● **Page images and extracted text**:

○ ○ ○ ○ ○

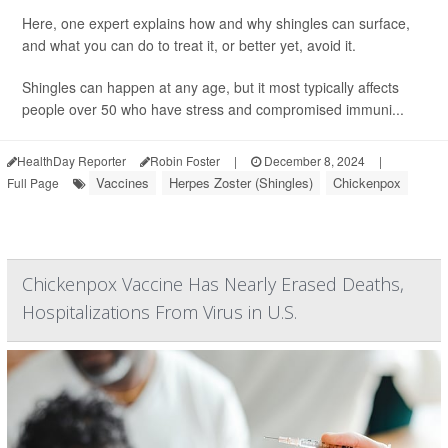
Here, one expert explains how and why shingles can surface,
and what you can do to treat it, or better yet, avoid it.
Shingles can happen at any age, but it most typically affects
people over 50 who have stress and compromised immuni...
HealthDay Reporter
Robin Foster
|
December 8, 2024
|
Vaccines
Herpes Zoster (Shingles)
Chickenpox
Full Page
Chickenpox Vaccine Has Nearly Erased Deaths,
Hospitalizations From Virus in U.S.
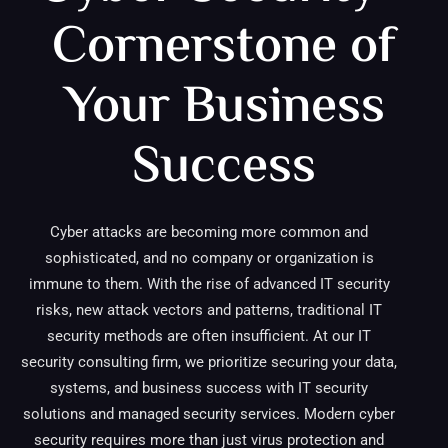
Cornerstone of
Your Business
Success
Cyber attacks are becoming more common and
sophisticated, and no company or organization is
immune to them. With the rise of advanced IT security
risks, new attack vectors and patterns, traditional IT
security methods are often insufficient. At our IT
security consulting firm, we prioritize securing your data,
systems, and business success with IT security
solutions and managed security services. Modern cyber
security requires more than just virus protection and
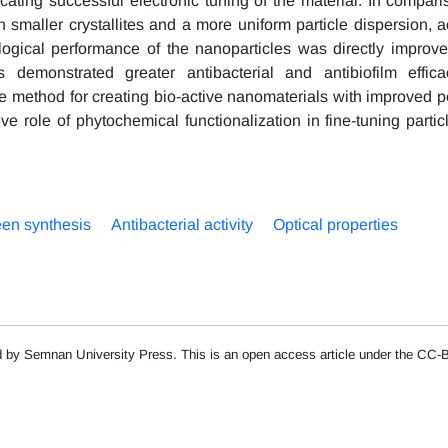
cating successful electronic tuning of the material. In compari
aller crystallites and a more uniform particle dispersion, a
ological performance of the nanoparticles was directly improv
emonstrated greater antibacterial and antibiofilm effica
e method for creating bio-active nanomaterials with improved 
ve role of phytochemical functionalization in fine-tuning partic
en synthesis
Antibacterial activity
Optical properties
d by Semnan University Press. This is an open access article under the CC-B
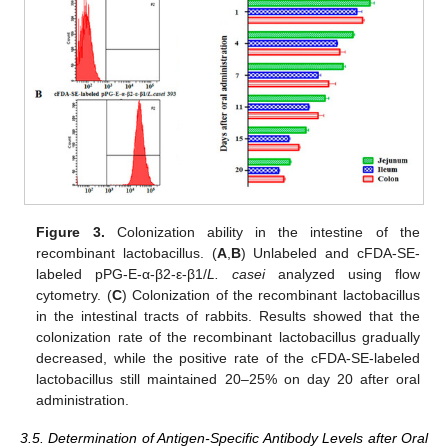
Figure 3.
Colonization ability in the intestine of the
recombinant lactobacillus. (
A
,
B
) Unlabeled and cFDA-SE-
labeled pPG-E-α-β2-ε-β1/
L. casei
analyzed using flow
cytometry. (
C
) Colonization of the recombinant lactobacillus
in the intestinal tracts of rabbits. Results showed that the
colonization rate of the recombinant lactobacillus gradually
decreased, while the positive rate of the cFDA-SE-labeled
lactobacillus still maintained 20–25% on day 20 after oral
administration.
3.5. Determination of Antigen-Specific Antibody Levels after Oral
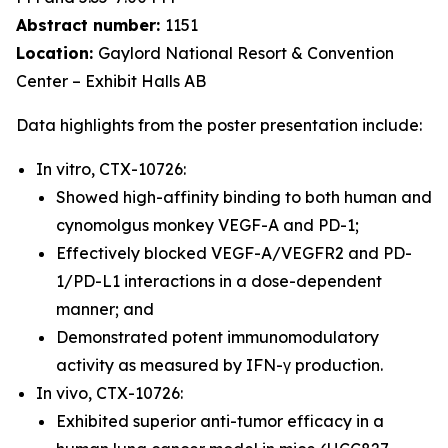
Abstract number:
1151
Location:
Gaylord National Resort & Convention
Center – Exhibit Halls AB
Data highlights from the poster presentation include:
In vitro, CTX-10726:
Showed high-affinity binding to both human and
cynomolgus monkey VEGF-A and PD-1;
Effectively blocked VEGF-A/VEGFR2 and PD-
1/PD-L1 interactions in a dose-dependent
manner; and
Demonstrated potent immunomodulatory
activity as measured by IFN-γ production.
In vivo, CTX-10726:
Exhibited superior anti-tumor efficacy in a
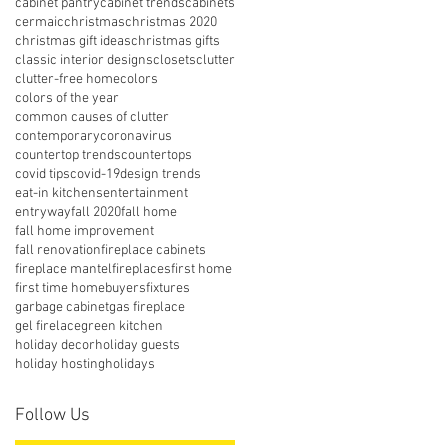
cabinet pantry
cabinet trends
cabinets
cermaic
christmas
christmas 2020
christmas gift ideas
christmas gifts
classic interior designs
closets
clutter
clutter-free home
colors
colors of the year
common causes of clutter
contemporary
coronavirus
countertop trends
countertops
covid tips
covid-19
design trends
eat-in kitchens
entertainment
entryway
fall 2020
fall home
fall home improvement
fall renovation
fireplace cabinets
fireplace mantel
fireplaces
first home
first time homebuyers
fixtures
garbage cabinet
gas fireplace
gel firelace
green kitchen
holiday decor
holiday guests
holiday hosting
holidays
Follow Us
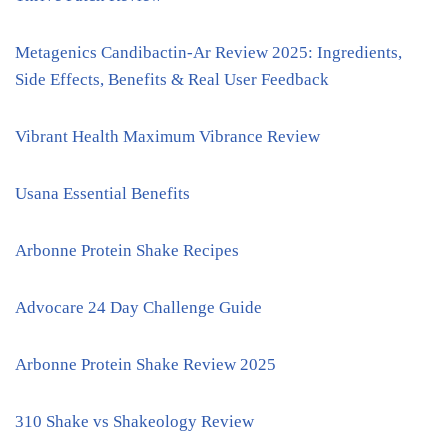
Metagenics Candibactin-Ar Review 2025: Ingredients,
Side Effects, Benefits & Real User Feedback
Vibrant Health Maximum Vibrance Review
Usana Essential Benefits
Arbonne Protein Shake Recipes
Advocare 24 Day Challenge Guide
Arbonne Protein Shake Review 2025
310 Shake vs Shakeology Review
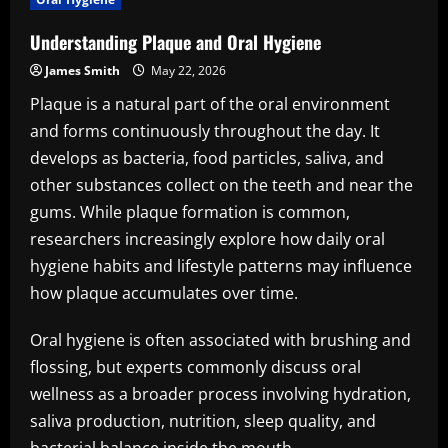
Understanding Plaque and Oral Hygiene
James Smith
May 22, 2026
Plaque is a natural part of the oral environment
and forms continuously throughout the day. It
develops as bacteria, food particles, saliva, and
other substances collect on the teeth and near the
gums. While plaque formation is common,
researchers increasingly explore how daily oral
hygiene habits and lifestyle patterns may influence
how plaque accumulates over time.
Oral hygiene is often associated with brushing and
flossing, but experts commonly discuss oral
wellness as a broader process involving hydration,
saliva production, nutrition, sleep quality, and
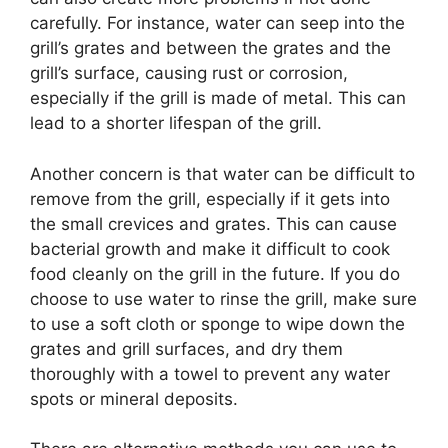
carefully. For instance, water can seep into the
grill’s grates and between the grates and the
grill’s surface, causing rust or corrosion,
especially if the grill is made of metal. This can
lead to a shorter lifespan of the grill.
Another concern is that water can be difficult to
remove from the grill, especially if it gets into
the small crevices and grates. This can cause
bacterial growth and make it difficult to cook
food cleanly on the grill in the future. If you do
choose to use water to rinse the grill, make sure
to use a soft cloth or sponge to wipe down the
grates and grill surfaces, and dry them
thoroughly with a towel to prevent any water
spots or mineral deposits.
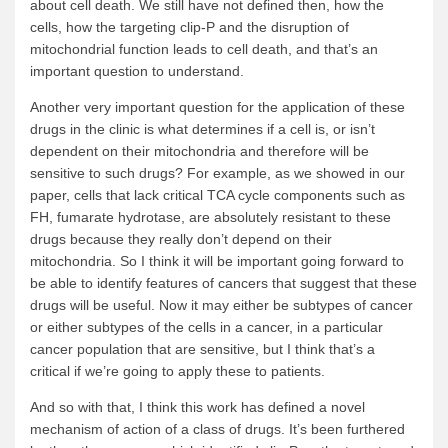
about cell death. We still have not defined then, how the
cells, how the targeting clip-P and the disruption of
mitochondrial function leads to cell death, and that’s an
important question to understand.
Another very important question for the application of these
drugs in the clinic is what determines if a cell is, or isn’t
dependent on their mitochondria and therefore will be
sensitive to such drugs? For example, as we showed in our
paper, cells that lack critical TCA cycle components such as
FH, fumarate hydrotase, are absolutely resistant to these
drugs because they really don’t depend on their
mitochondria. So I think it will be important going forward to
be able to identify features of cancers that suggest that these
drugs will be useful. Now it may either be subtypes of cancer
or either subtypes of the cells in a cancer, in a particular
cancer population that are sensitive, but I think that’s a
critical if we’re going to apply these to patients.
And so with that, I think this work has defined a novel
mechanism of action of a class of drugs. It’s been furthered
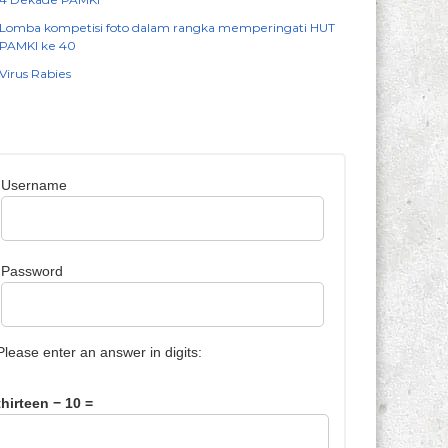
Lomba kompetisi foto dalam rangka memperingati HUT
PAMKI ke 40
Virus Rabies
Username
Password
Please enter an answer in digits:
thirteen − 10 =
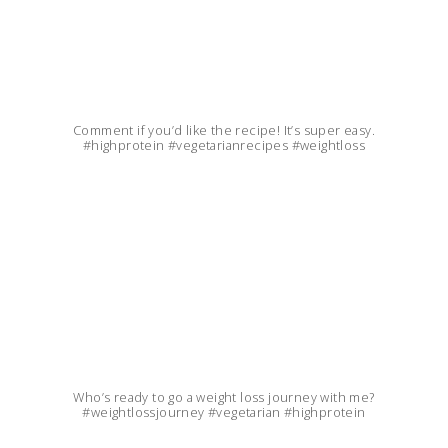
Comment if you’d like the recipe! It’s super easy.
#highprotein #vegetarianrecipes #weightloss
Who’s ready to go a weight loss journey with me?
#weightlossjourney #vegetarian #highprotein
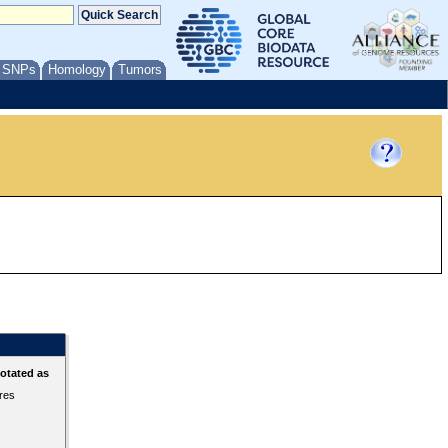
/ SNPs
Homology
Tumors
otated as
ures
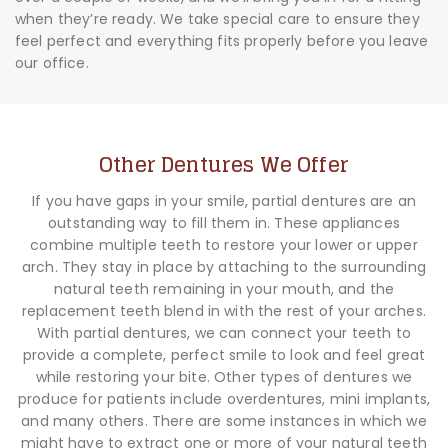
when they’re ready. We take special care to ensure they
feel perfect and everything fits properly before you leave
our office.
Other Dentures We Offer
If you have gaps in your smile, partial dentures are an
outstanding way to fill them in. These appliances
combine multiple teeth to restore your lower or upper
arch. They stay in place by attaching to the surrounding
natural teeth remaining in your mouth, and the
replacement teeth blend in with the rest of your arches.
With partial dentures, we can connect your teeth to
provide a complete, perfect smile to look and feel great
while restoring your bite. Other types of dentures we
produce for patients include overdentures, mini implants,
and many others. There are some instances in which we
might have to extract one or more of your natural teeth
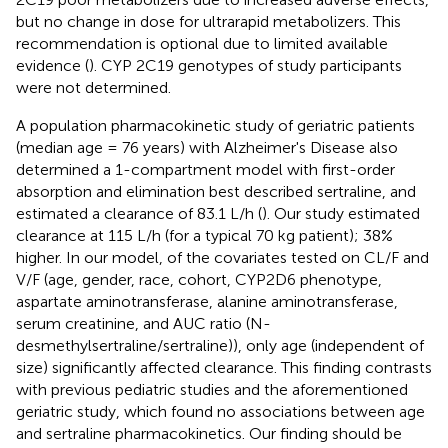
but no change in dose for ultrarapid metabolizers. This
recommendation is optional due to limited available
evidence (
). CYP 2C19 genotypes of study participants
were not determined.
A population pharmacokinetic study of geriatric patients
(median age = 76 years) with Alzheimer's Disease also
determined a 1-compartment model with first-order
absorption and elimination best described sertraline, and
estimated a clearance of 83.1 L/h (
). Our study estimated
clearance at 115 L/h (for a typical 70 kg patient); 38%
higher. In our model, of the covariates tested on CL/F and
V/F (age, gender, race, cohort, CYP2D6 phenotype,
aspartate aminotransferase, alanine aminotransferase,
serum creatinine, and AUC ratio (N-
desmethylsertraline/sertraline)), only age (independent of
size) significantly affected clearance. This finding contrasts
with previous pediatric studies and the aforementioned
geriatric study, which found no associations between age
and sertraline pharmacokinetics. Our finding should be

○ ○ ○ ○ ○

● **Aim of the task**: What is needed is an exact copy of all the data, with no images in it.

● **Response**:
Here, one expert explains how and why shingles can surface,
and what you can do to treat it, or better yet, avoid it.
Shingles can happen at any age, but it most typically affects
people over 50 who have stress and compromised immuni...
HealthDay Reporter
Robin Foster
|
December 8, 2024
|
Vaccines
Herpes Zoster (Shingles)
Chickenpox
Full Page
Chickenpox Vaccine Has Nearly Erased Deaths,
Hospitalizations From Virus in U.S.
Cornerstone of
Your Business
Success
Cyber attacks are becoming more common and
sophisticated, and no company or organization is
immune to them. With the rise of advanced IT security
risks, new attack vectors and patterns, traditional IT
security methods are often insufficient. At our IT
security consulting firm, we prioritize securing your data,
systems, and business success with IT security
solutions and managed security services. Modern cyber
security requires more than just virus protection and
cating successful electronic tuning of the material. In compari
aller crystallites and a more uniform particle dispersion, a
ological performance of the nanoparticles was directly improv
emonstrated greater antibacterial and antibiofilm effica
e method for creating bio-active nanomaterials with improved 
ve role of phytochemical functionalization in fine-tuning partic
en synthesis
Antibacterial activity
Optical properties
d by Semnan University Press. This is an open access article under the CC-B
Figure 3.
Colonization ability in the intestine of the
recombinant lactobacillus. (
A
,
B
) Unlabeled and cFDA-SE-
labeled pPG-E-α-β2-ε-β1/
L. casei
analyzed using flow
cytometry. (
C
) Colonization of the recombinant lactobacillus
in the intestinal tracts of rabbits. Results showed that the
colonization rate of the recombinant lactobacillus gradually
decreased, while the positive rate of the cFDA-SE-labeled
lactobacillus still maintained 20–25% on day 20 after oral
administration.
3.5. Determination of Antigen-Specific Antibody Levels after Oral
Abstract number:
1151
Location:
Gaylord National Resort & Convention
Center – Exhibit Halls AB
Data highlights from the poster presentation include:
In vitro, CTX-10726:
Showed high-affinity binding to both human and
cynomolgus monkey VEGF-A and PD-1;
Effectively blocked VEGF-A/VEGFR2 and PD-
1/PD-L1 interactions in a dose-dependent
manner; and
Demonstrated potent immunomodulatory
activity as measured by IFN-γ production.
In vivo, CTX-10726:
Exhibited superior anti-tumor efficacy in a
cabinet pantry
cabinet trends
cabinets
cermaic
christmas
christmas 2020
christmas gift ideas
christmas gifts
classic interior designs
closets
clutter
clutter-free home
colors
colors of the year
common causes of clutter
contemporary
coronavirus
countertop trends
countertops
covid tips
covid-19
design trends
eat-in kitchens
entertainment
entryway
fall 2020
fall home
fall home improvement
fall renovation
fireplace cabinets
fireplace mantel
fireplaces
first home
first time homebuyers
fixtures
garbage cabinet
gas fireplace
gel firelace
green kitchen
holiday decor
holiday guests
holiday hosting
holidays
Follow Us
Metagenics Candibactin-Ar Review 2025: Ingredients,
Side Effects, Benefits & Real User Feedback
Vibrant Health Maximum Vibrance Review
Usana Essential Benefits
Arbonne Protein Shake Recipes
Advocare 24 Day Challenge Guide
Arbonne Protein Shake Review 2025
310 Shake vs Shakeology Review
Understanding Plaque and Oral Hygiene
James Smith
May 22, 2026
Plaque is a natural part of the oral environment
and forms continuously throughout the day. It
develops as bacteria, food particles, saliva, and
other substances collect on the teeth and near the
gums. While plaque formation is common,
researchers increasingly explore how daily oral
hygiene habits and lifestyle patterns may influence
how plaque accumulates over time.
Oral hygiene is often associated with brushing and
flossing, but experts commonly discuss oral
wellness as a broader process involving hydration,
saliva production, nutrition, sleep quality, and
carefully. For instance, water can seep into the
grill’s grates and between the grates and the
grill’s surface, causing rust or corrosion,
especially if the grill is made of metal. This can
lead to a shorter lifespan of the grill.
Another concern is that water can be difficult to
remove from the grill, especially if it gets into
the small crevices and grates. This can cause
bacterial growth and make it difficult to cook
food cleanly on the grill in the future. If you do
choose to use water to rinse the grill, make sure
to use a soft cloth or sponge to wipe down the
grates and grill surfaces, and dry them
thoroughly with a towel to prevent any water
spots or mineral deposits.
about cell death. We still have not defined then, how the
cells, how the targeting clip-P and the disruption of
mitochondrial function leads to cell death, and that’s an
important question to understand.
Another very important question for the application of these
drugs in the clinic is what determines if a cell is, or isn’t
dependent on their mitochondria and therefore will be
sensitive to such drugs? For example, as we showed in our
paper, cells that lack critical TCA cycle components such as
FH, fumarate hydrotase, are absolutely resistant to these
drugs because they really don’t depend on their
mitochondria. So I think it will be important going forward to
be able to identify features of cancers that suggest that these
drugs will be useful. Now it may either be subtypes of cancer
or either subtypes of the cells in a cancer, in a particular
cancer population that are sensitive, but I think that’s a
critical if we’re going to apply these to patients.
And so with that, I think this work has defined a novel
mechanism of action of a class of drugs. It’s been furthered
Lomba kompetisi foto dalam rangka memperingati HUT
PAMKI ke 40
Virus Rabies
Username
Password
Please enter an answer in digits:
thirteen − 10 =
Comment if you’d like the recipe! It’s super easy.
#highprotein #vegetarianrecipes #weightloss
Who’s ready to go a weight loss journey with me?
#weightlossjourney #vegetarian #highprotein
/ SNPs
Homology
Tumors
otated as
ures
when they’re ready. We take special care to ensure they
feel perfect and everything fits properly before you leave
our office.
Other Dentures We Offer
If you have gaps in your smile, partial dentures are an
outstanding way to fill them in. These appliances
combine multiple teeth to restore your lower or upper
arch. They stay in place by attaching to the surrounding
natural teeth remaining in your mouth, and the
replacement teeth blend in with the rest of your arches.
With partial dentures, we can connect your teeth to
provide a complete, perfect smile to look and feel great
while restoring your bite. Other types of dentures we
produce for patients include overdentures, mini implants,
and many others. There are some instances in which we
might have to extract one or more of your natural teeth
but no change in dose for ultrarapid metabolizers. This
recommendation is optional due to limited available
evidence (
). CYP 2C19 genotypes of study participants
were not determined.
A population pharmacokinetic study of geriatric patients
(median age = 76 years) with Alzheimer's Disease also
determined a 1-compartment model with first-order
absorption and elimination best described sertraline, and
estimated a clearance of 83.1 L/h (
). Our study estimated
clearance at 115 L/h (for a typical 70 kg patient); 38%
higher. In our model, of the covariates tested on CL/F and
V/F (age, gender, race, cohort, CYP2D6 phenotype,
aspartate aminotransferase, alanine aminotransferase,
serum creatinine, and AUC ratio (N-
desmethylsertraline/sertraline)), only age (independent of
size) significantly affected clearance. This finding contrasts
with previous pediatric studies and the aforementioned
geriatric study, which found no associations between age
and sertraline pharmacokinetics. Our finding should be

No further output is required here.